# Opinions of value?



## wausuaw (Apr 15, 2011)

*Won't let me post more than one pic.*

Won't let me post more than one pic.


----------



## wausuaw (Apr 15, 2011)

Interior front tack. (Recently painted, new flooring)


----------



## wausuaw (Apr 15, 2011)

Tack compartment. The divider was removed in 2nd photo, the spare goes on front. The silver stuff I was putting up in ceiling as insulation. Hay rack on top fits 3-4 bales probably, sturdy but I haven't used it.


----------



## horselovinguy (Oct 1, 2013)

Much of your pricing will depend upon the need and availability of trailers in your area of this type and brand. Otherwise known as "what the traffic will bear ...or supply & demand."

Honestly, if you are looking to sell it...just put the $***** on it {after an appraisal}  and see if you get bites of interest.
It needs work yes, it has some issues yes, it has good and bad things going for it by your own admission...
I wouldn't invest more money into it. It is near 20 years old...so to me you are/maybe asking the max. You can negotiate lower if need be at this point and still have profit in your pocket to put toward something else if that is what you are thinking...

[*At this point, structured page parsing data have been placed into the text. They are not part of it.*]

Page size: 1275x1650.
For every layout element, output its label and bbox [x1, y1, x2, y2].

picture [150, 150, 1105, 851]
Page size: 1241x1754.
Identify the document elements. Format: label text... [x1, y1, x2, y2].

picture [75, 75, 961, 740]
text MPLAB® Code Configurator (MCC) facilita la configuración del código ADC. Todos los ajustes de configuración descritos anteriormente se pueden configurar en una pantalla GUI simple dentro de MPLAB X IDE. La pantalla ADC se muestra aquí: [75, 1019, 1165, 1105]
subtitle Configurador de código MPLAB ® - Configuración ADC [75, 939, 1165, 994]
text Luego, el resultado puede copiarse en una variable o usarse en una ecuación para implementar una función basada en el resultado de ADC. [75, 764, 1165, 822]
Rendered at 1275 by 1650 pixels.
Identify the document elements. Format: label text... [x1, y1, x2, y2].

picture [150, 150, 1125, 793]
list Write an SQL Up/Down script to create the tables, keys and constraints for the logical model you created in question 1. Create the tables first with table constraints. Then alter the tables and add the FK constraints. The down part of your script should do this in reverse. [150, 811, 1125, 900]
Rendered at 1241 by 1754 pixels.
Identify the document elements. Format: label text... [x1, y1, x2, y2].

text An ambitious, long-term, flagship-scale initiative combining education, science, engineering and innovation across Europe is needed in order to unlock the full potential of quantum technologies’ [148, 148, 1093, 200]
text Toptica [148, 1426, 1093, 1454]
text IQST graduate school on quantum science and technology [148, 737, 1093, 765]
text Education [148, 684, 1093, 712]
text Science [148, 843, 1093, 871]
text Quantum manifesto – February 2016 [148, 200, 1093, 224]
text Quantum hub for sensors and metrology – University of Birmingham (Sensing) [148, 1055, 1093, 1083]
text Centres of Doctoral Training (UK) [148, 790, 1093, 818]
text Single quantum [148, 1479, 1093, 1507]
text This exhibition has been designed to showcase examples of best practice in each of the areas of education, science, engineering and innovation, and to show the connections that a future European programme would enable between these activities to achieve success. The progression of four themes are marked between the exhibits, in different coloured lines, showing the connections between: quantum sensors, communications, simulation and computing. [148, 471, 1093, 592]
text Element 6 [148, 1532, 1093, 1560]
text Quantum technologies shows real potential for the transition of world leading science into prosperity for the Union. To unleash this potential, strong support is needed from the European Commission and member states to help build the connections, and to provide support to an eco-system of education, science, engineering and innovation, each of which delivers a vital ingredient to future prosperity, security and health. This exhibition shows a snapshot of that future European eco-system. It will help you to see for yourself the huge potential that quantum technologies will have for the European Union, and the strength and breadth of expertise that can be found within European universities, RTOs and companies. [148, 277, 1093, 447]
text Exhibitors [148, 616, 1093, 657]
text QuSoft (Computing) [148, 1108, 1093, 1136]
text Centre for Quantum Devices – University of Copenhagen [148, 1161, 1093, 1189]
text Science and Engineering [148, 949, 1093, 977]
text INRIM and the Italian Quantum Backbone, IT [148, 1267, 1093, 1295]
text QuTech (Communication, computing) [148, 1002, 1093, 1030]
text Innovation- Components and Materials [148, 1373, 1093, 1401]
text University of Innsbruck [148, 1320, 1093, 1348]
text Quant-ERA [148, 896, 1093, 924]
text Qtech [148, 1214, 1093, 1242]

If a horse trailer dealer is nearby why not haul it over there and get them to give you a "valuation" on it...
You might also see something else if trailer searching you could do a trade-in on and come home with another....

Go online and put in your information as factual as possible and see what you get from some of those generic places who give "what is it worth" guesstimates...


----------